Of course, all of this happens because of the great writing, and Lisa Kudrow’s INCREDIBLE performances. With very few words and expressions, Kudrow communicates to the viewers the emotional journeys and foibles that Valerie is going through. The depth and joy of her performance is, well, it’s fucking deep! I particularly like the fact that the Cherish character often stumbles into being a better actress than she realizes and is often surprised by the fact that she does have talent, and that oftentimes what derails her career is that she, or the industry, gets in the way of it. I would think that this is a lesson that all actors should take to heart. But this dynamic is paralleled by Kudrow’s performance: Kudrow puts on display the fact that she’s got this, that people like me who underestimated her were always wrong because she has range and brilliance.

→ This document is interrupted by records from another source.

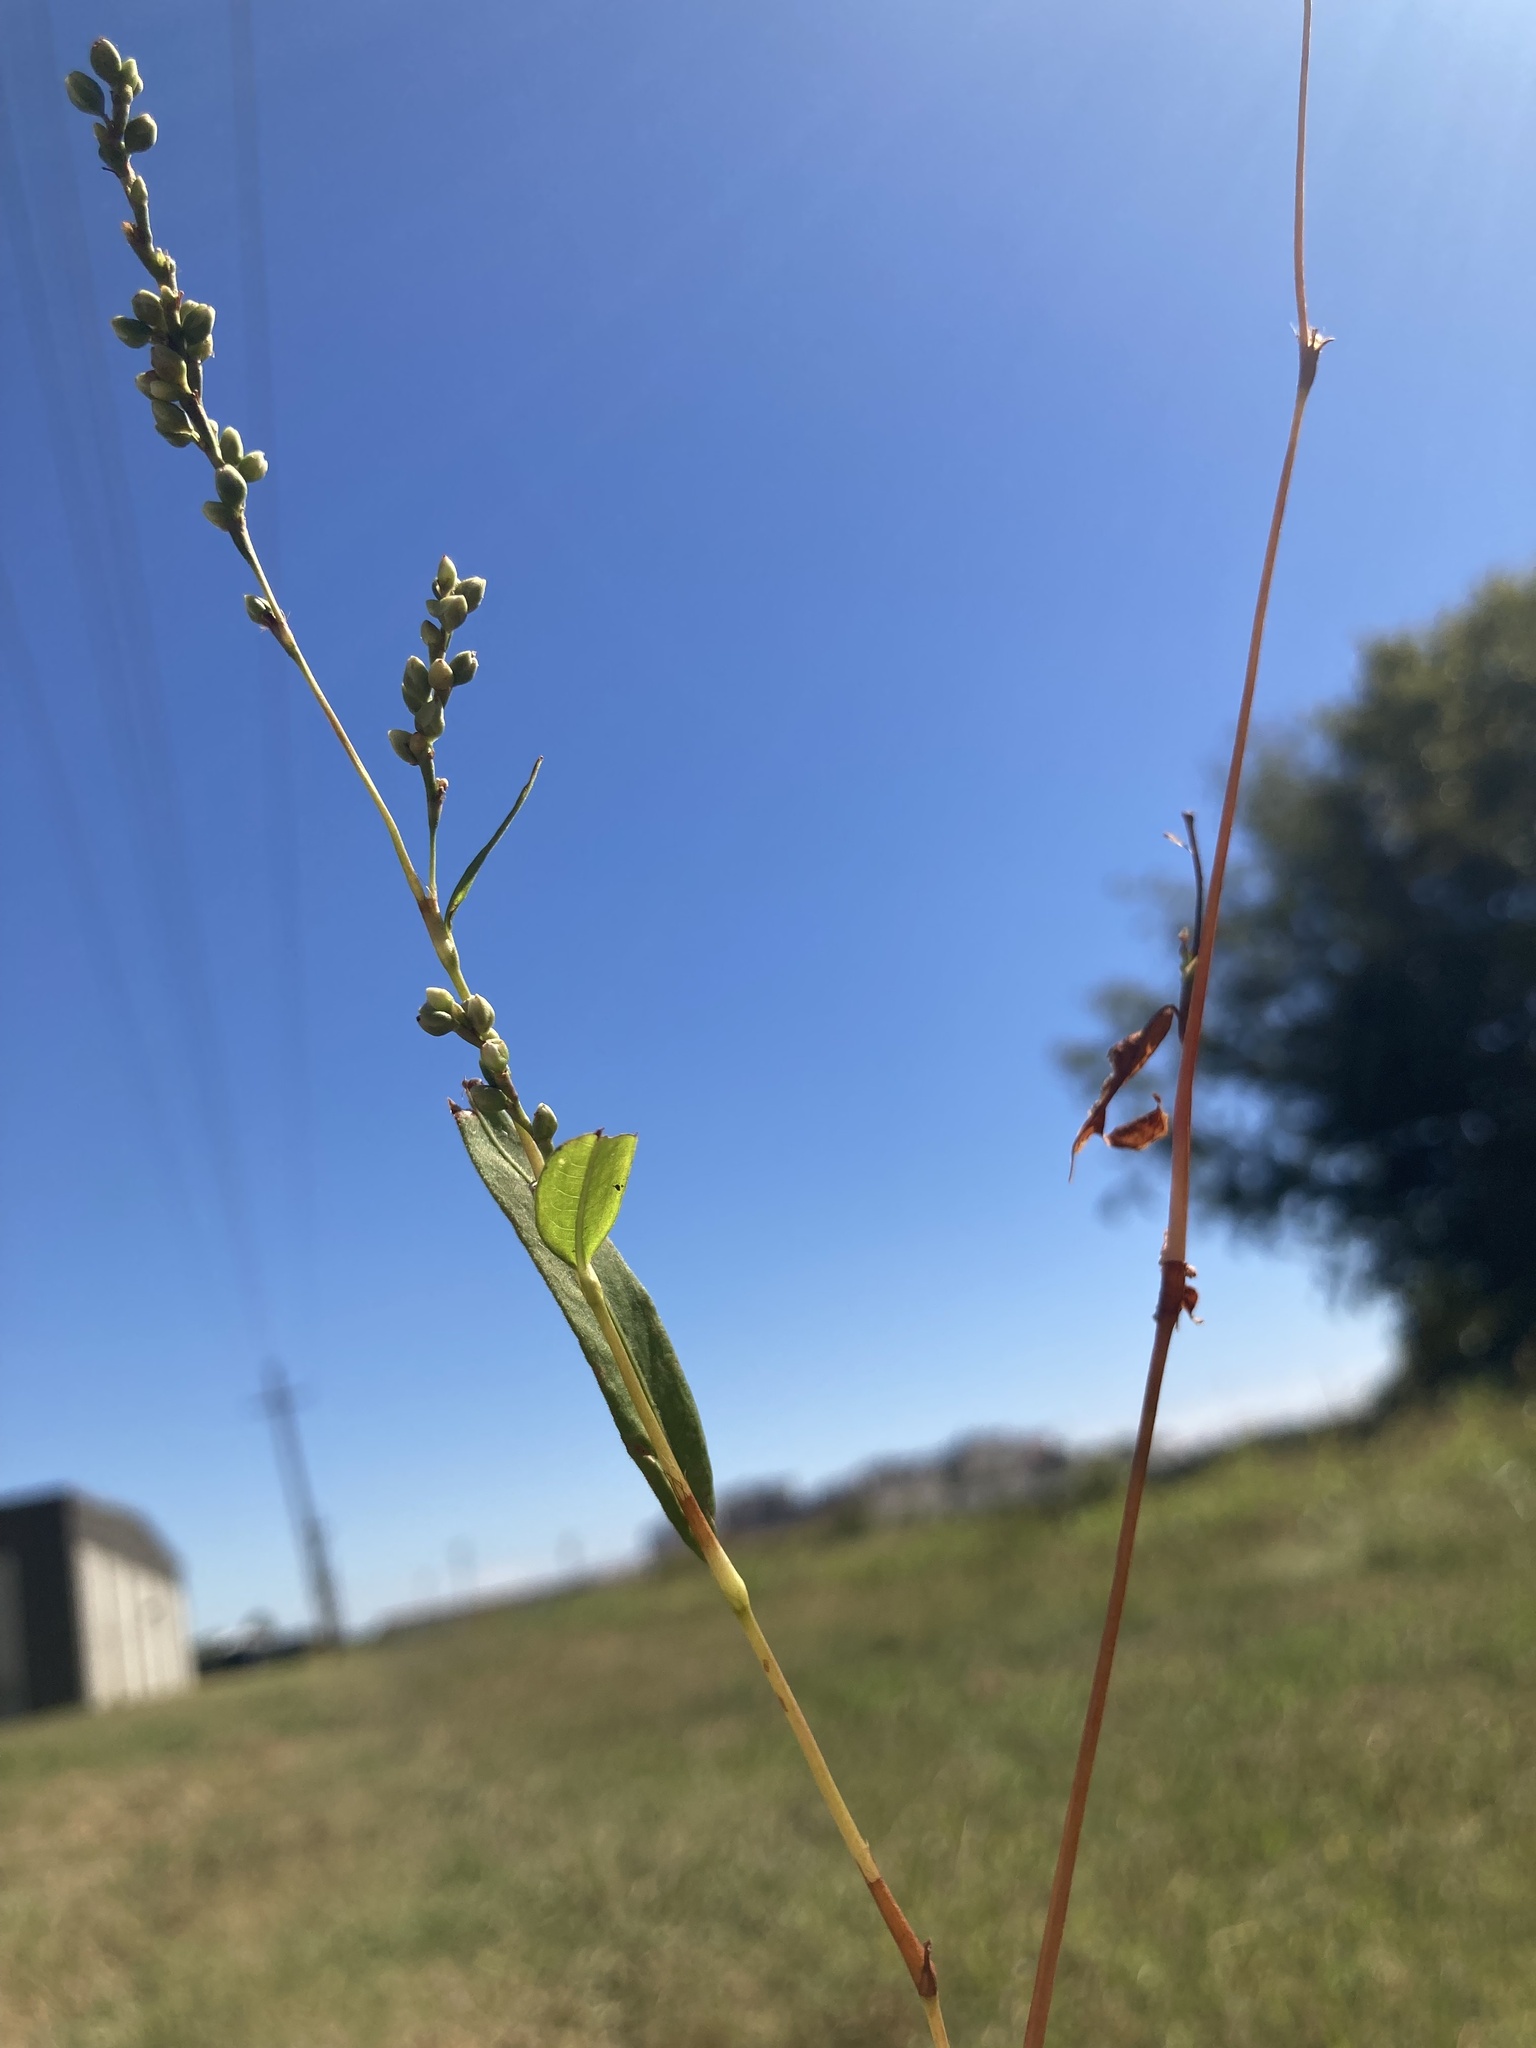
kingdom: Plantae
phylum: Tracheophyta
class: Magnoliopsida
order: Caryophyllales
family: Polygonaceae
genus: Persicaria
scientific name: Persicaria punctata
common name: Dotted smartweed
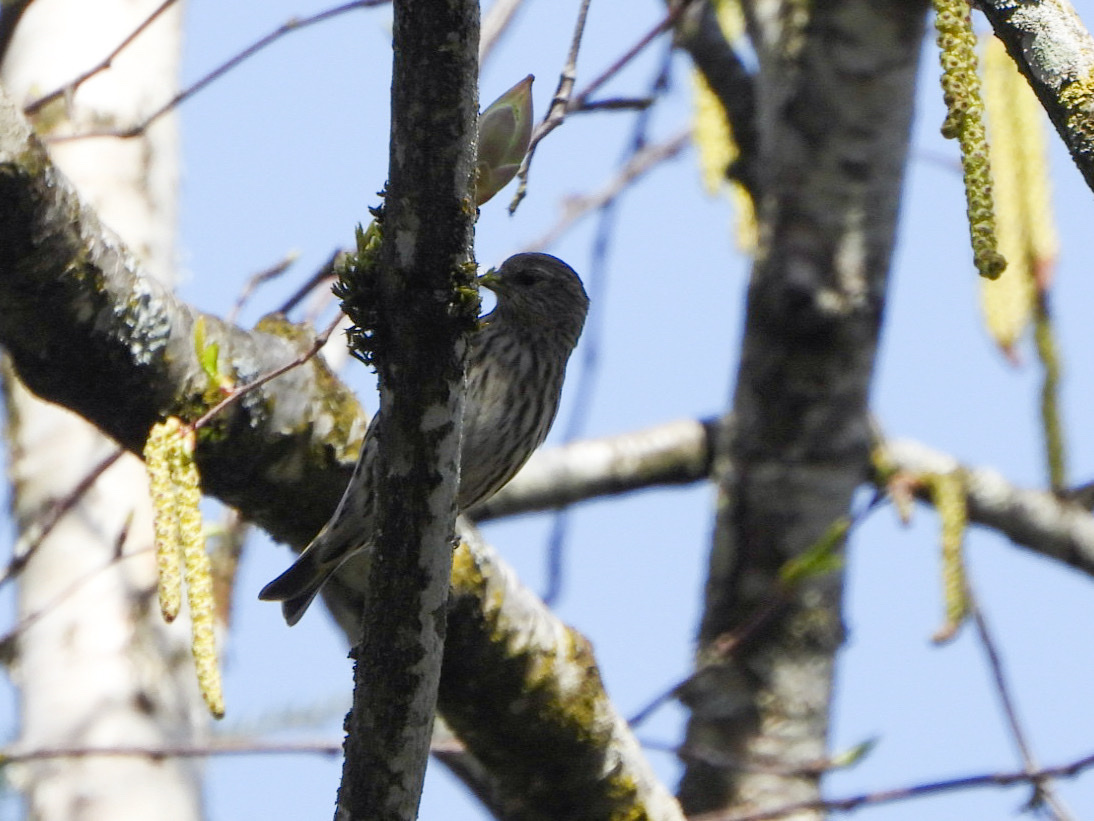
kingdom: Animalia
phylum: Chordata
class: Aves
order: Passeriformes
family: Fringillidae
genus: Spinus
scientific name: Spinus pinus
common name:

She easily portrays the complexity of the Cherish character, but then has to “act” Cherish’s interesting and pretty unconscious acting (I mean unconscious in the sense that it seems like Valerie is approaching acting like a technician: hitting her mark, learning and delivering her lines, evoking the right emotion for the scene; she is not overthinking the acting, not finding the “soul.” All of which seems like a recipe for good acting–a point of view that I can’t claim, I got it from Alec Baldwin in one of his podcasts).
I can’t believe I’m going to do this–and, really, who the fuck am I?–but I am going to give Lisa Kudrow the highest compliment I can give anyone: I’m going to give her credit for performing what to me seems like our age’s Don Quijote (that was the compliment….I’m a literature nerd, and I’m sticking to it!). So, dear Lisa Kudrow: your work on The Comeback is amazing. You really do deserve ALL OF THE EMMYS AND THE OSCARS AND THE GOLDEN GLOBES AND THE EVERYTHINGS. So that means that I’ve gone straight for Lisa Kudrow? Um, well, that’s a bit hyperbolic…but close.